- **JOB 1**: In the excerpt on policy routing, what links the routing table number to the incoming traffic?

- **EXCERPT**:
★ ★ ★ ★ ★

In order to know where the matching traffic is redirected to, you have to look at the policy routing rules. The policy-routing is done by forwarding traffic to a routing table number. That routing table number is reached by using a linux iptable. The relationship between the routing table number and the incoming traffic is a MARKER that is set by the iptable referencing the linux ipset. In flowspec case, linux iptable referencing the linux ipset context have the same name.
So it is easy to know which routing table is used by issuing following command:
rt1> show bgp pbr iptable
IPtable match0x271ce00 action redirect (5)
pkts 1700000, bytes 158000000
table 257, fwmark 257
...
This allows to see where the traffic is forwarded to. Actually, in the case of redirect
VRF action, a route leak has been pushed to reach a separate VRF. Example below
depicts what a route to VRF monitor looks like, since a default route in table 257
has been installed to reach monitor.

★ ★ ★ ★ ★

- **GIVEN DATA**:
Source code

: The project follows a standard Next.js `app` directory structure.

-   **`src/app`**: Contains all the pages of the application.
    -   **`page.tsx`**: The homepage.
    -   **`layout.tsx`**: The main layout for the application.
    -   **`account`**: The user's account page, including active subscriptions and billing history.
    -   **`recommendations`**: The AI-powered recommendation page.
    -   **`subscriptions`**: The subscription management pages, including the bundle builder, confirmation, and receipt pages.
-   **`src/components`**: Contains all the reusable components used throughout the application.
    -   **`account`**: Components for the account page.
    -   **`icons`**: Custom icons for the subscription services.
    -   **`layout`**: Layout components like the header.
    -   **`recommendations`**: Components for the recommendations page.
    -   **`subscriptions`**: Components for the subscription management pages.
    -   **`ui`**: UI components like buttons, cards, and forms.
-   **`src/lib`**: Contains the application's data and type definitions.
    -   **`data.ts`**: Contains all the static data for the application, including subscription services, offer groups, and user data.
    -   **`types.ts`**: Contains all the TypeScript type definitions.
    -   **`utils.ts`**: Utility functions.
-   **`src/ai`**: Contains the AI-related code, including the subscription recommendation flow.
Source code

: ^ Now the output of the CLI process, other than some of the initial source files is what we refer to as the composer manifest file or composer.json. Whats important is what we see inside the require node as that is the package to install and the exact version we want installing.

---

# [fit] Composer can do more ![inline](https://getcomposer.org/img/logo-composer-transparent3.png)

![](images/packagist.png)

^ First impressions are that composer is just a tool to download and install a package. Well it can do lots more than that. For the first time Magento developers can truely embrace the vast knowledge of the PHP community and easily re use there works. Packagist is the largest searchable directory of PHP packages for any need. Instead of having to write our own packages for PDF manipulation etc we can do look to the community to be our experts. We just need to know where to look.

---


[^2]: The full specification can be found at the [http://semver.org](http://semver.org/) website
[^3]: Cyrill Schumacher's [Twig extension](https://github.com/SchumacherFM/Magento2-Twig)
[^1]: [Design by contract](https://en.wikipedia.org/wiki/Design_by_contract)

★ ★ ★ ★ ★

- **JOB 2**: Convert the stretch of the records from the line containing "of the application." through the line containing "and receipt pages." into a Markdown table with columns Row and Line. Number each line and leave out blank lines.

- **RESPONSE AREA 1**: A MARKER set by the iptable that references the linux ipset.

- **RESPONSE AREA 2**:
| Row | Line |
|---|---|
| 1 | -   **`src/app`**: Contains all the pages of the application. |
| 2 |     -   **`page.tsx`**: The homepage. |
| 3 |     -   **`layout.tsx`**: The main layout for the application. |
| 4 |     -   **`account`**: The user's account page, including active subscriptions and billing history. |
| 5 |     -   **`recommendations`**: The AI-powered recommendation page. |
| 6 |     -   **`subscriptions`**: The subscription management pages, including the bundle builder, confirmation, and receipt pages. |